Provincial staff look at those assessments and compare them to forest-cover-type maps that estimate the composition of each stand of forest.

“In 2010, I told the regional forester for the Eastern Region that the maps were wrong and he agreed and said I should call in and report it to the Truro office,” George said.

“I called in and they laughed at me.”

On Tuesday, The Chronicle Herald took copies of the maps to five sites in the Loon Lake area that either have already been harvested or are proposed to be harvested.

At three of the sites, south of Loon Lake, Rocky Lake and at Three Ponds, the map named the primary species as shorter-lived red maple, when they actually appeared to be primarily old yellow birch.

Meanwhile, at two other sites, north of Loon Lake and at Eight Mile Lake, the maps’ estimates appeared to be correct.

Pulsifer said the maps are created using aerial surveys and the department knows there can be mistakes in them.

“When we have those situations where there are errors, our fallback is that

we have boots on the ground,” he said.

Port Hawkesbury Paper didn’t clearcut areas with mature hardwood forest in the Loon Lake area, Pulsifer said. Instead, the mill used a technique called group selection that sees less than 30 per cent of a stand cut so that it can regenerate.

However, those boots on the ground, who are trained by the department and paid by the mill, did not identify the potential for old-growth forest in the area around Loon Lake.

“We are using adaptive management,” responded Pulsifer.

“I am confident today that if the same people were going to go back in today, they would be able to identify (the potential for old growth).”

But Marven Hudson, district superintendent for Port Hawkesbury Paper, said identifying old growth is the province’s responsibility, not the mill’s.

“We don’t identify the old growth — the province identifies old growth,” he said. “We put our (pre-treatment assessments) into that program and it spits out what treatment we should do.”

Hudson said provincial staff receive the pre-treatment assessments, which include information on the stands’ maturity and species composition, and that it is up to them to visit the sites if they are concerned about old-growth forest.

Pulsifer said he didn’t think any department staff had visited the sites in the Loon Lake Road area that were recently cut or are destined to be cut.

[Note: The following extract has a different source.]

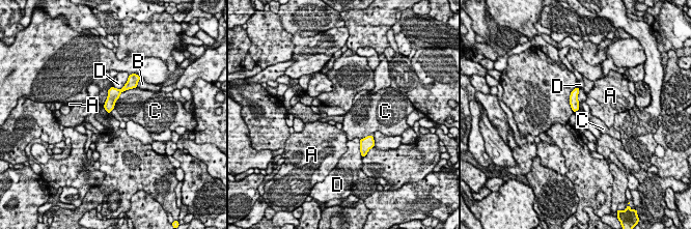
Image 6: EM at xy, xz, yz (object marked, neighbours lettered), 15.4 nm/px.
longest_contact=C:550nm act=pass each=A:other,B:other,C:other,D:other found='none of them fits'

On paper, the department is pretty clear about protecting oldgrowth forests. “The Old Forest Policy will conserve the remaining oldgrowth forests on public land and ensure that a network of the best old forest restoration opportunities is established,” reads the province’s policy document, passed in 2012.

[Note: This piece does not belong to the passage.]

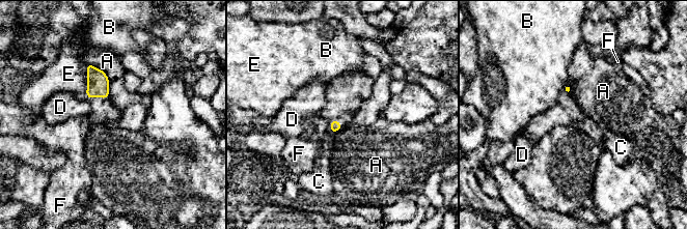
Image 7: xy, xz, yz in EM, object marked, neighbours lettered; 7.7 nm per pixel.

According to the document a stand is considered old growth if:

• 30 per cent or more of the total volume of wood

in an area measured at breast height (known to foresters as the basal area) is composed of trees more than 125 years old;

• at least half the area is taken up by climax species — long-lived varieties of trees that require the shade of a forest canopy during their early years; and

• more than 30 per cent of the sky is blocked out by tree crowns.

On Tuesday, Pulsifer said the above description is a “minimum” for old growth and that his staff look for other things as well.

Asked if the department considered cutting old-growth forest to be acceptable, he said, “It can be, depending on where we are.”

Pulsifer said that because the province has already protected about 16 per cent of the land in that particular ecodistrict as old forest — above the required eight per cent — the department is able to allow some cutting in areas that could qualify as old forest.

According to a document provided by Port Hawkesbury Paper, of the hardwood it has cut in the area of Loon Lake Road, 73 per cent went for fuel wood (biomass), 11 per cent for firewood, eight per cent for hardwood pulp, six per cent for saw logs and a very small amount to make pallets.

Hudson said the mill will not cut a proposed site around Rocky Lake while the province investigates whether it qualifies as an old-growth forest.

The logging roads are currently closed in the area due to spring thaw, and no harvesting is happening until they reopen.